| GOAL |
Reproduce every line of the entries below exactly, and leave the pictures out of your answer.

| PROVIDED RECORDS |
◆ ◆ ◆ ◆
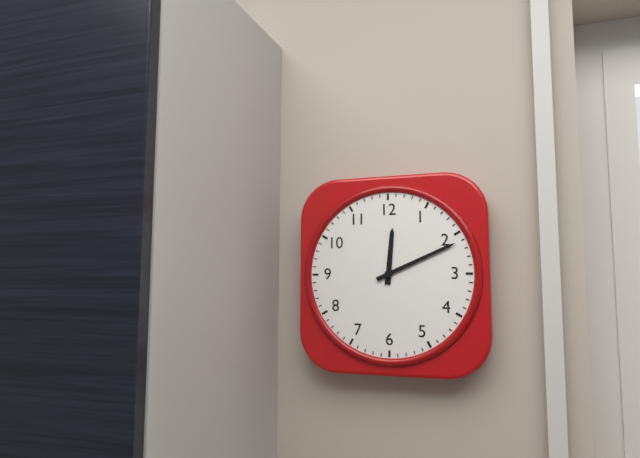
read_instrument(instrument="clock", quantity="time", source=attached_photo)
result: 12:11
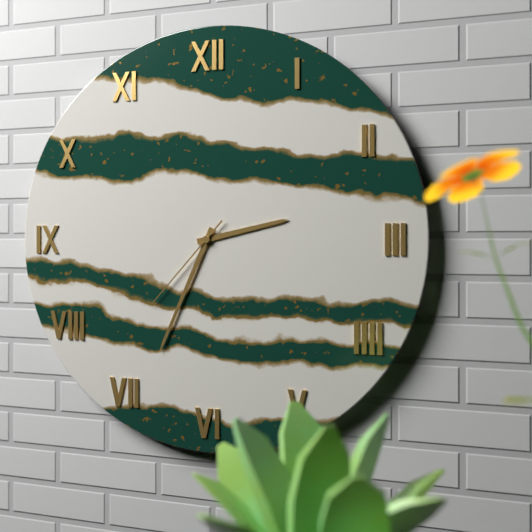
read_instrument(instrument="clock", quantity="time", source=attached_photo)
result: 2:34:37
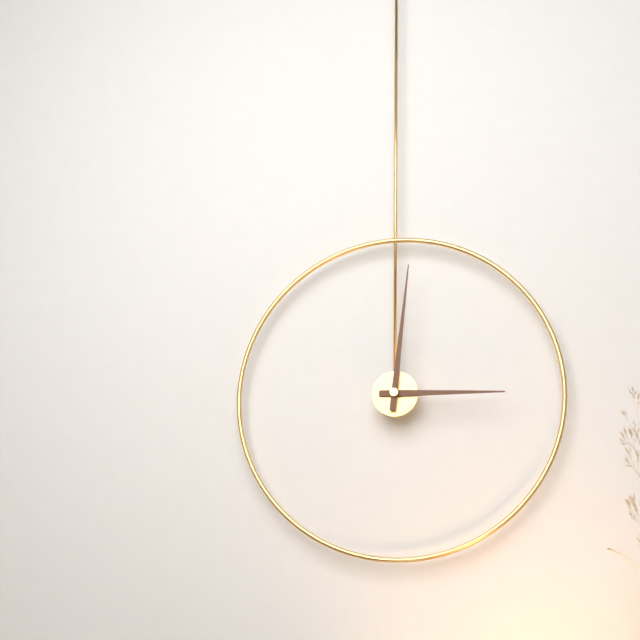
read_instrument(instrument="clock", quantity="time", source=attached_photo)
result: 3:01
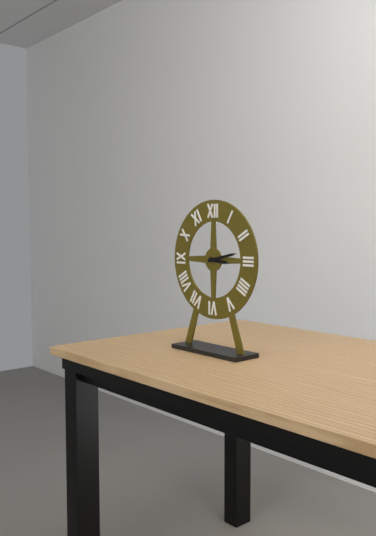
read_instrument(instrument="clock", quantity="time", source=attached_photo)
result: 3:13
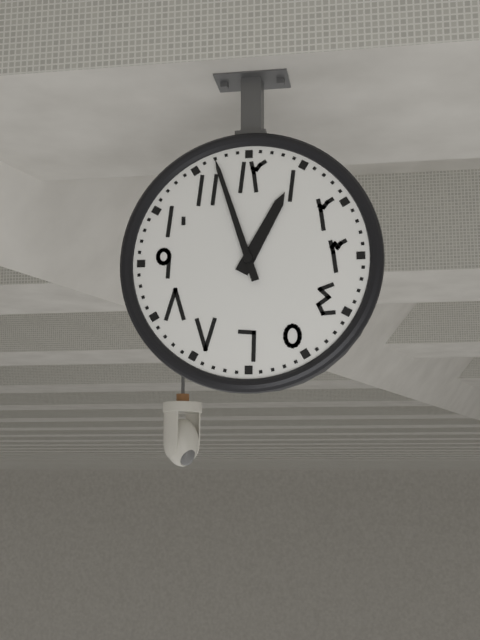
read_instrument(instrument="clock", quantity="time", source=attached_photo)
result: 12:57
◆ ◆ ◆ ◆
| FINAL RESULT |
read_instrument(instrument="clock", quantity="time", source=attached_photo)
result: 12:11
read_instrument(instrument="clock", quantity="time", source=attached_photo)
result: 2:34:37
read_instrument(instrument="clock", quantity="time", source=attached_photo)
result: 3:01
read_instrument(instrument="clock", quantity="time", source=attached_photo)
result: 3:13
read_instrument(instrument="clock", quantity="time", source=attached_photo)
result: 12:57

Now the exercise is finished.